Dataset items:
┌────────

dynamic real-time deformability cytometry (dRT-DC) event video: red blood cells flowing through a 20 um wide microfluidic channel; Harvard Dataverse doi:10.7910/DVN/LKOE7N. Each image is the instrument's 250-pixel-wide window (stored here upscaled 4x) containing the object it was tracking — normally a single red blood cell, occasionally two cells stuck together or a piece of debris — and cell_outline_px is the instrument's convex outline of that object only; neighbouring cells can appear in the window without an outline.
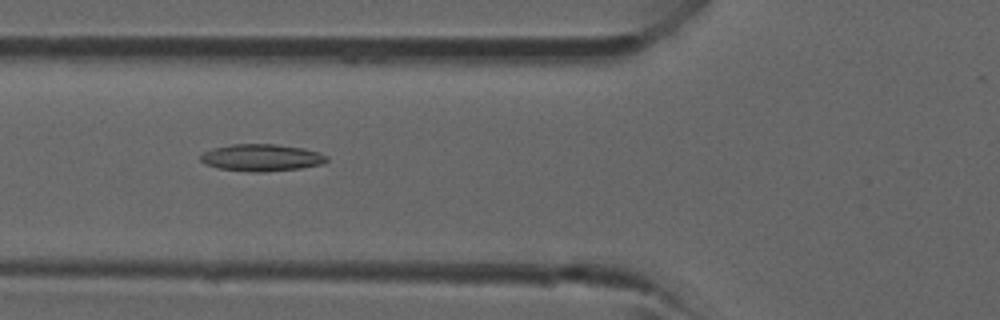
{"species": "common noctule bat (a hibernating species)", "species_latin": "Nyctalus noctula", "temperature_condition": "room temperature", "stored_images_in_passage": 43, "camera_frame_rate_fps": 3000, "um_per_image_px": 0.085, "animal": {"sex": "male", "forearm_length_mm": 52.5}, "frame": {"image": 1, "passage_image": 16, "time_ms": 5.0, "image_size_px": [1000, 320], "cell_outline_px": [[328, 160], [324, 164], [300, 168], [264, 172], [252, 172], [216, 168], [204, 164], [200, 160], [200, 156], [204, 152], [212, 148], [232, 144], [276, 144], [304, 148], [320, 152], [328, 156]], "centroid_in_image_um": [22.24, 13.4], "position_along_channel_um": 103.6, "area_um2": 20.11}}
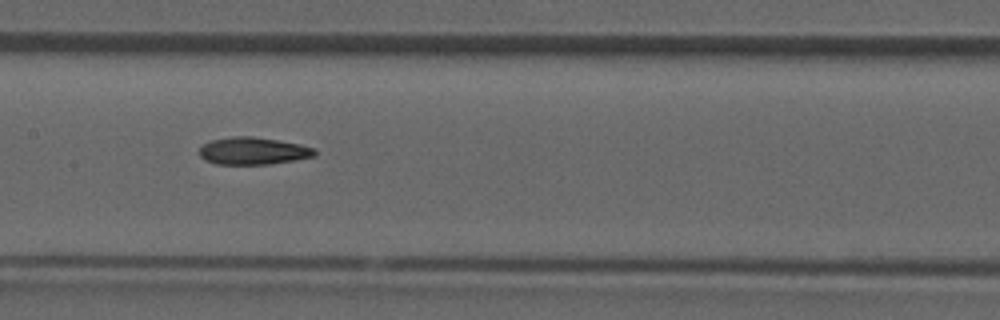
{"frame": {"image": 2, "passage_image": 21, "time_ms": 6.667, "image_size_px": [1000, 320], "cell_outline_px": [[316, 156], [268, 164], [216, 164], [204, 160], [200, 156], [200, 148], [204, 144], [212, 140], [232, 136], [252, 136], [300, 144], [316, 148]], "centroid_in_image_um": [21.51, 12.83], "position_along_channel_um": 185.9, "area_um2": 18.26}}
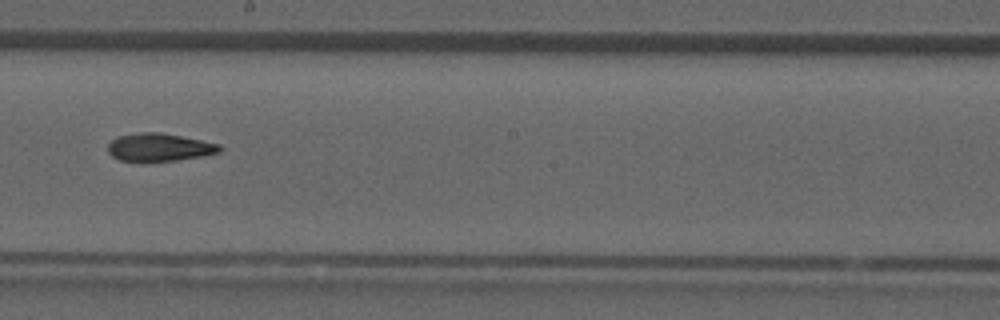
{"frame": {"image": 3, "passage_image": 24, "time_ms": 7.667, "image_size_px": [1000, 320], "cell_outline_px": [[224, 148], [220, 152], [204, 156], [176, 160], [120, 160], [112, 156], [108, 152], [108, 144], [116, 136], [140, 132], [160, 132], [220, 144]], "centroid_in_image_um": [13.56, 12.5], "position_along_channel_um": 234.6, "area_um2": 17.98}}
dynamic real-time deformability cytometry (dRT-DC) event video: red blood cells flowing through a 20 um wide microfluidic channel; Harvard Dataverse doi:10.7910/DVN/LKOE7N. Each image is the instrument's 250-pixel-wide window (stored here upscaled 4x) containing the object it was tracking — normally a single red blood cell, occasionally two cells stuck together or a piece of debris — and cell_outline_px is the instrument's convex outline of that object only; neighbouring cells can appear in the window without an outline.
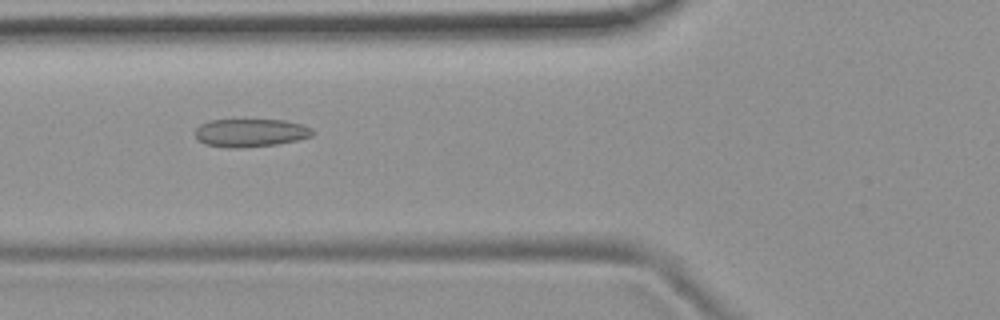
{"species": "common noctule bat (a hibernating species)", "species_latin": "Nyctalus noctula", "temperature_condition": "room temperature", "stored_images_in_passage": 53, "camera_frame_rate_fps": 3000, "um_per_image_px": 0.085, "animal": {"sex": "female", "body_mass_g": 19.9}, "frame": {"image": 1, "passage_image": 20, "time_ms": 6.333, "image_size_px": [1000, 320], "cell_outline_px": [[316, 132], [312, 136], [296, 140], [276, 144], [240, 148], [228, 148], [204, 144], [196, 140], [196, 128], [200, 124], [212, 120], [284, 120], [300, 124], [312, 128]], "centroid_in_image_um": [21.28, 11.29], "position_along_channel_um": 104.5, "area_um2": 19.25}}
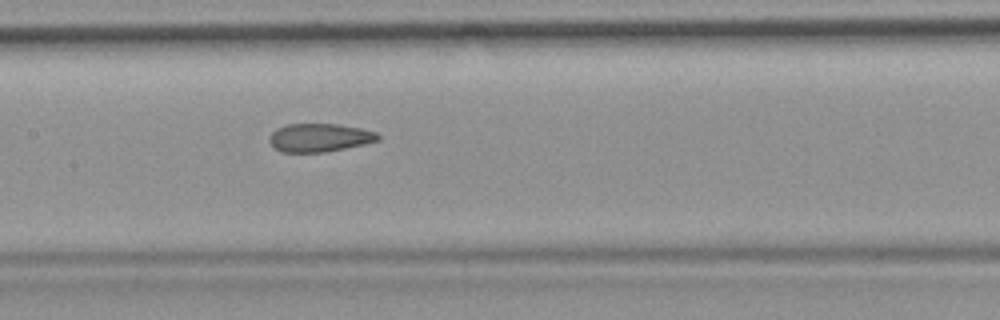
{"frame": {"image": 2, "passage_image": 26, "time_ms": 8.333, "image_size_px": [1000, 320], "cell_outline_px": [[380, 140], [344, 148], [324, 152], [280, 152], [268, 140], [272, 132], [276, 128], [288, 124], [336, 124], [360, 128], [376, 132], [380, 136]], "centroid_in_image_um": [27.14, 11.69], "position_along_channel_um": 180.3, "area_um2": 17.74}}
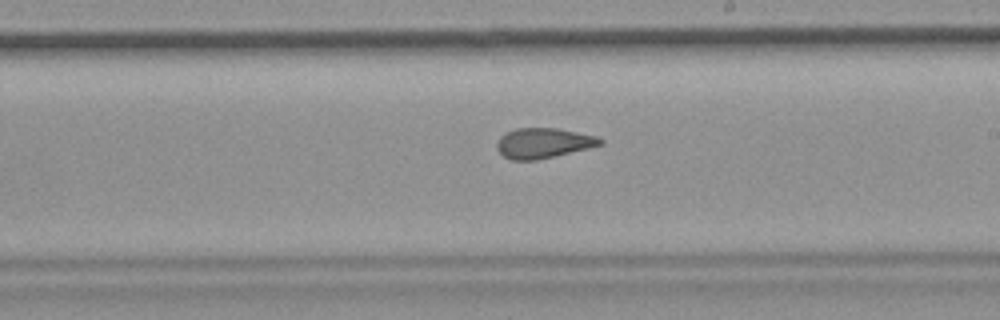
{"frame": {"image": 3, "passage_image": 31, "time_ms": 10.0, "image_size_px": [1000, 320], "cell_outline_px": [[604, 144], [588, 148], [536, 160], [512, 160], [504, 156], [496, 148], [496, 144], [500, 136], [516, 128], [556, 128], [596, 136], [604, 140]], "centroid_in_image_um": [46.18, 12.16], "position_along_channel_um": 242.8, "area_um2": 17.98}, "authors_computed_cell_mechanics": {"area_um2": 19.2474, "velocity_mm_per_s": 3.7796, "shape_relaxation_time_tau1_ms": null, "shape_relaxation_time_tau2_ms": 1.8684, "deformation_change_tau1": null, "deformation_change_tau2": 0.0854}}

└────────

Reproduce each line exactly as it appears, omitting the pictures.

dynamic real-time deformability cytometry (dRT-DC) event video: red blood cells flowing through a 20 um wide microfluidic channel; Harvard Dataverse doi:10.7910/DVN/LKOE7N. Each image is the instrument's 250-pixel-wide window (stored here upscaled 4x) containing the object it was tracking — normally a single red blood cell, occasionally two cells stuck together or a piece of debris — and cell_outline_px is the instrument's convex outline of that object only; neighbouring cells can appear in the window without an outline.
{"species": "common noctule bat (a hibernating species)", "species_latin": "Nyctalus noctula", "temperature_condition": "room temperature", "stored_images_in_passage": 43, "camera_frame_rate_fps": 3000, "um_per_image_px": 0.085, "animal": {"sex": "male", "forearm_length_mm": 52.5}, "frame": {"image": 1, "passage_image": 16, "time_ms": 5.0, "image_size_px": [1000, 320], "cell_outline_px": [[328, 160], [324, 164], [300, 168], [264, 172], [252, 172], [216, 168], [204, 164], [200, 160], [200, 156], [204, 152], [212, 148], [232, 144], [276, 144], [304, 148], [320, 152], [328, 156]], "centroid_in_image_um": [22.24, 13.4], "position_along_channel_um": 103.6, "area_um2": 20.11}}
{"frame": {"image": 2, "passage_image": 21, "time_ms": 6.667, "image_size_px": [1000, 320], "cell_outline_px": [[316, 156], [268, 164], [216, 164], [204, 160], [200, 156], [200, 148], [204, 144], [212, 140], [232, 136], [252, 136], [300, 144], [316, 148]], "centroid_in_image_um": [21.51, 12.83], "position_along_channel_um": 185.9, "area_um2": 18.26}}
{"frame": {"image": 3, "passage_image": 24, "time_ms": 7.667, "image_size_px": [1000, 320], "cell_outline_px": [[224, 148], [220, 152], [204, 156], [176, 160], [120, 160], [112, 156], [108, 152], [108, 144], [116, 136], [140, 132], [160, 132], [220, 144]], "centroid_in_image_um": [13.56, 12.5], "position_along_channel_um": 234.6, "area_um2": 17.98}}
dynamic real-time deformability cytometry (dRT-DC) event video: red blood cells flowing through a 20 um wide microfluidic channel; Harvard Dataverse doi:10.7910/DVN/LKOE7N. Each image is the instrument's 250-pixel-wide window (stored here upscaled 4x) containing the object it was tracking — normally a single red blood cell, occasionally two cells stuck together or a piece of debris — and cell_outline_px is the instrument's convex outline of that object only; neighbouring cells can appear in the window without an outline.
{"species": "common noctule bat (a hibernating species)", "species_latin": "Nyctalus noctula", "temperature_condition": "room temperature", "stored_images_in_passage": 53, "camera_frame_rate_fps": 3000, "um_per_image_px": 0.085, "animal": {"sex": "female", "body_mass_g": 19.9}, "frame": {"image": 1, "passage_image": 20, "time_ms": 6.333, "image_size_px": [1000, 320], "cell_outline_px": [[316, 132], [312, 136], [296, 140], [276, 144], [240, 148], [228, 148], [204, 144], [196, 140], [196, 128], [200, 124], [212, 120], [284, 120], [300, 124], [312, 128]], "centroid_in_image_um": [21.28, 11.29], "position_along_channel_um": 104.5, "area_um2": 19.25}}
{"frame": {"image": 2, "passage_image": 26, "time_ms": 8.333, "image_size_px": [1000, 320], "cell_outline_px": [[380, 140], [344, 148], [324, 152], [280, 152], [268, 140], [272, 132], [276, 128], [288, 124], [336, 124], [360, 128], [376, 132], [380, 136]], "centroid_in_image_um": [27.14, 11.69], "position_along_channel_um": 180.3, "area_um2": 17.74}}
{"frame": {"image": 3, "passage_image": 31, "time_ms": 10.0, "image_size_px": [1000, 320], "cell_outline_px": [[604, 144], [588, 148], [536, 160], [512, 160], [504, 156], [496, 148], [496, 144], [500, 136], [516, 128], [556, 128], [596, 136], [604, 140]], "centroid_in_image_um": [46.18, 12.16], "position_along_channel_um": 242.8, "area_um2": 17.98}, "authors_computed_cell_mechanics": {"area_um2": 19.2474, "velocity_mm_per_s": 3.7796, "shape_relaxation_time_tau1_ms": null, "shape_relaxation_time_tau2_ms": 1.8684, "deformation_change_tau1": null, "deformation_change_tau2": 0.0854}}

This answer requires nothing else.